Opening hours of Petit Palais
Tuesday-Sunday: from 10:00 until 18:00
Closed on January 1st, May 1st, July 14th and December 25th.
There’s no entrance fee to the permanent collection. Check the entrance fees for the temporary exhibitions on the website of the Petit Palais.
Palais Garnier, also known as Opéra Garnier, is an opera house in Paris. Construction of the opera house took place between 1861 until 1875 and was designed by architect Charles Garnier. Napoleon III commissioned the construction of Palais Garnier and it’s built in the characteristic Napoleon III-styled, a highly eclectic style of architecture that used elements of many different historical styles and modern materials. Fun fact: the opera house is called Palais Garnier because of the grandeur. However, it was never a palace.
Inside Palais Garnier, you’re immediately mesmerized by said grandeur of the opera house. There’s not a single spot left that hasn’t been decorated. The area of the Grand Staircase features beautiful ceiling paintings, stunning balconies and of course the Grand Staircase itself.
The Grand Staircase leads to the Grand Foyer which is even more mesmerizing. In our opinion, the Grand Foyer looks like a smaller version of the Hall of Mirrors in Versailles Palace. It’s an absolutely gorgeous hall that will probably leave you speechless. From the Grand Foyer, you can access the balconies overlooking Avenue de l’Opéra.
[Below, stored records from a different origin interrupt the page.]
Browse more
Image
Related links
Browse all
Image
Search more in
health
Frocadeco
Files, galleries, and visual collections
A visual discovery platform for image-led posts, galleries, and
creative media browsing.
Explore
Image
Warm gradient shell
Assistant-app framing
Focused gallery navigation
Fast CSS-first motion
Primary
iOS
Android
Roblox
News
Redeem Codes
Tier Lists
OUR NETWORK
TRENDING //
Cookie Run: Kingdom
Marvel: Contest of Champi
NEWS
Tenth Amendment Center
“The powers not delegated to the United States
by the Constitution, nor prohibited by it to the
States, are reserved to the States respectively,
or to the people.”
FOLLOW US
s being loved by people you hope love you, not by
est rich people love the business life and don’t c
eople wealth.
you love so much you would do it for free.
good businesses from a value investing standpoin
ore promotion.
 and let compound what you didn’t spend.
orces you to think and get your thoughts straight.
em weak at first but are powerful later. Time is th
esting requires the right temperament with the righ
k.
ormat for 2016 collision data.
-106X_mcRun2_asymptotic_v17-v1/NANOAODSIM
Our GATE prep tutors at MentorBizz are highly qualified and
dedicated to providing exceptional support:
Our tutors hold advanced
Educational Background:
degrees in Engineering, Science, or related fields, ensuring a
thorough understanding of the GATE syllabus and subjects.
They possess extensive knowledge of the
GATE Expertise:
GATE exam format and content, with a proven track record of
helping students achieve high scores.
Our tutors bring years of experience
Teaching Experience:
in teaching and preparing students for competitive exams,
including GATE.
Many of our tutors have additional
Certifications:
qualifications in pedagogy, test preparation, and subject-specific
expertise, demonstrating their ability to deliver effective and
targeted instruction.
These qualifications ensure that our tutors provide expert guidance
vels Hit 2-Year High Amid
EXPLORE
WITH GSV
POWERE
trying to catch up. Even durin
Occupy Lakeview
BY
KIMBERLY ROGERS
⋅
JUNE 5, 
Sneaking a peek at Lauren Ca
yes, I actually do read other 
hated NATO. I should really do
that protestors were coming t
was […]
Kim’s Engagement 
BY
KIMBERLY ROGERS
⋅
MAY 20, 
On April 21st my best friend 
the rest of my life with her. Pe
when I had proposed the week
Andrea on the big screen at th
Palais Garnier is mainly used by the Paris Opera Ballet. We bet it must be worth it to watch a ballet performance in Palais Garnier. If you don’t have enough time to watch a performance or simply aren’t interested in ballet, it’s also possible to visit the opera house without seeing a performance.
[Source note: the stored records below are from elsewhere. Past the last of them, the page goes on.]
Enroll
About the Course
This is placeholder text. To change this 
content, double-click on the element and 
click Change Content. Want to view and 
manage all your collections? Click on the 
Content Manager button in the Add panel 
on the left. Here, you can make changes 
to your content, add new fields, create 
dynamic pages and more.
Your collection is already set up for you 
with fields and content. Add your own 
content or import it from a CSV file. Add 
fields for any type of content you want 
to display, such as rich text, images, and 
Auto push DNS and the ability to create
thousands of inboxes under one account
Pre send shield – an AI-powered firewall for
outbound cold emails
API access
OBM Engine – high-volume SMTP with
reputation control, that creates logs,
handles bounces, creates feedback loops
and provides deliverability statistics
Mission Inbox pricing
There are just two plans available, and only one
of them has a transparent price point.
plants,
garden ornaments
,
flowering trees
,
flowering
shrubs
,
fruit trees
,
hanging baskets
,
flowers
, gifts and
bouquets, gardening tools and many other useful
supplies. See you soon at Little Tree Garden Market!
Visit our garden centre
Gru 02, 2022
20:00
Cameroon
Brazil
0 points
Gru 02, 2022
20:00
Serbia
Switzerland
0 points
Opening hours of Palais Garnier
Daily: from 10:00 until 17:00
Closed on days with afternoon performances, exceptional closures, January 1st, May 1st and December 25th.
Entrance fee: €14
Check the website for current opening hours and to buy tickets.
Galeries Lafayette Haussmann
Galeries Lafayette is a French department store chain. When you’re in Paris, you can’t miss visiting their flagship store on Boulevard Haussmann. This huge store offers a wide variety of high-end beauty and fashion brands. But even if you’re not interested in shopping, Galeries Lafayette Haussmann is a must-visit. The art nouveau architecture of the building is stunning. There’s a giant stained-glass dome in the heart of the department store. The best view of the dome is from one of the beautifully designed and decorated balconies. On top of that, there’s a rooftop terrace offering amazing views of Paris, including views of Palais Garnier and the Eiffel Tower.
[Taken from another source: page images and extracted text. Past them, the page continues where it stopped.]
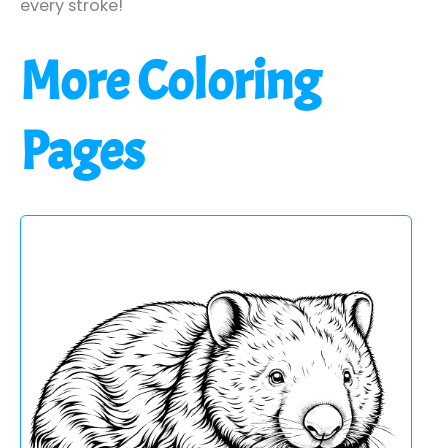
every stroke!
More Coloring
Pages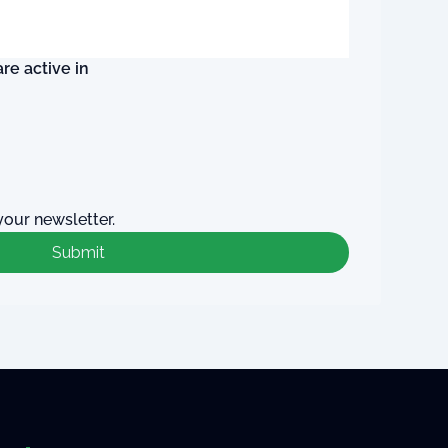
re active in
your newsletter.
Submit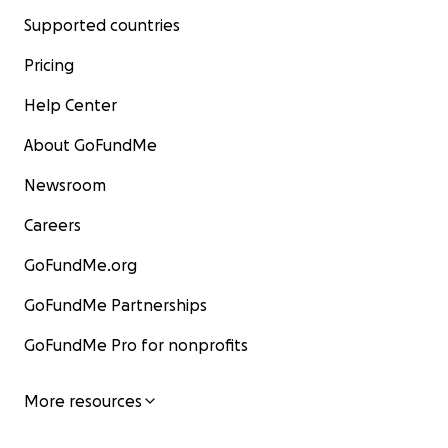
Supported countries
Pricing
Help Center
About GoFundMe
Newsroom
Careers
GoFundMe.org
GoFundMe Partnerships
GoFundMe Pro for nonprofits
More resources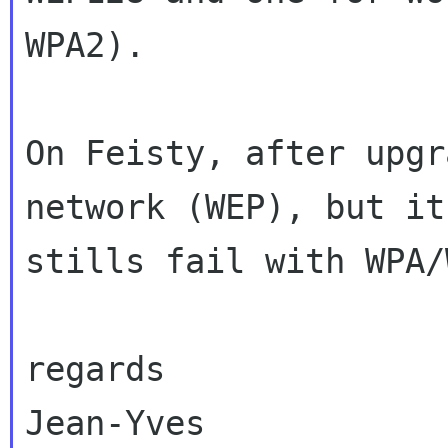
WPA2).

On Feisty, after upgr
network (WEP), but it

stills fail with WPA/
regards

Jean-Yves
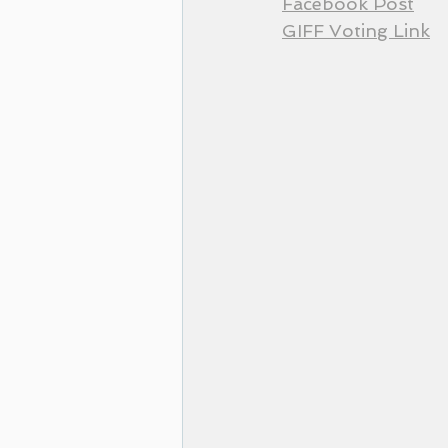
Facebook Post
GIFF Voting Link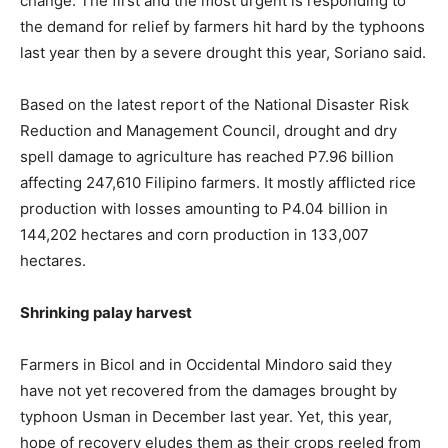
change. The first and the most urgent is responding to
the demand for relief by farmers hit hard by the typhoons
last year then by a severe drought this year, Soriano said.
Based on the latest report of the National Disaster Risk
Reduction and Management Council, drought and dry
spell damage to agriculture has reached P7.96 billion
affecting 247,610 Filipino farmers. It mostly afflicted rice
production with losses amounting to P4.04 billion in
144,202 hectares and corn production in 133,007
hectares.
Shrinking palay harvest
Farmers in Bicol and in Occidental Mindoro said they
have not yet recovered from the damages brought by
typhoon Usman in December last year. Yet, this year,
hope of recovery eludes them as their crops reeled from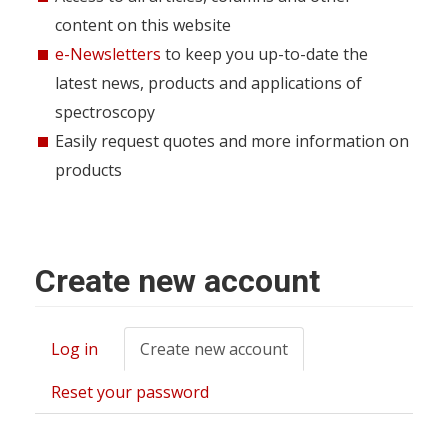
content on this website
e-Newsletters
to keep you up-to-date the
latest news, products and applications of
spectroscopy
Easily request quotes and more information on
products
Create new account
Log in
Create new account
(active
Primary
tab)
tabs
Reset your password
Opening hours Galaries Lafayette Haussmann
Monday-Saturday: from 10:00 until 20:30
Sunday: from 11:00 until 20:00
Entrance to the department store and the rooftop terrace is free. We can’t guarantee that you can leave Galeries Lafeyette empty-handed though.
Jardin du Luxembourg
Jardin du Luxembourg is a beautiful city park in the 6th arrondissement of Paris. Jardin du Luxembourg was commissioned by Marie de’ Medici in the 17th century, who was regent for minor son King Louis XIII at the time. She was originally from Florence and her plan was to build a park in the style she had known as a child from Florence. The original garden was 8 hectares in size, but in 1630 Marie de’ Medici bought additional land and enlarged the garden to 30 hectares. It was during this time that the Medici Fountain was built. After Marie de’ Medici’s death, the garden went through a series of owners and underwent multiple reconstructions. Since 1848, the garden has been home to a large number of statues that are scattered throughout the grounds. Between 1864 and 1866, the Medici Fountain was extensively rebuilt.
Jardin du Luxembourg is a lovely place to stroll around on a sunny day. There are a lot of chairs where you can relax and enjoy the atmosphere. The Grand Bassin is located in the heart of the garden and people often sail RC boats in the pond. There’s also a kiosk where you can grab a coffee (to go).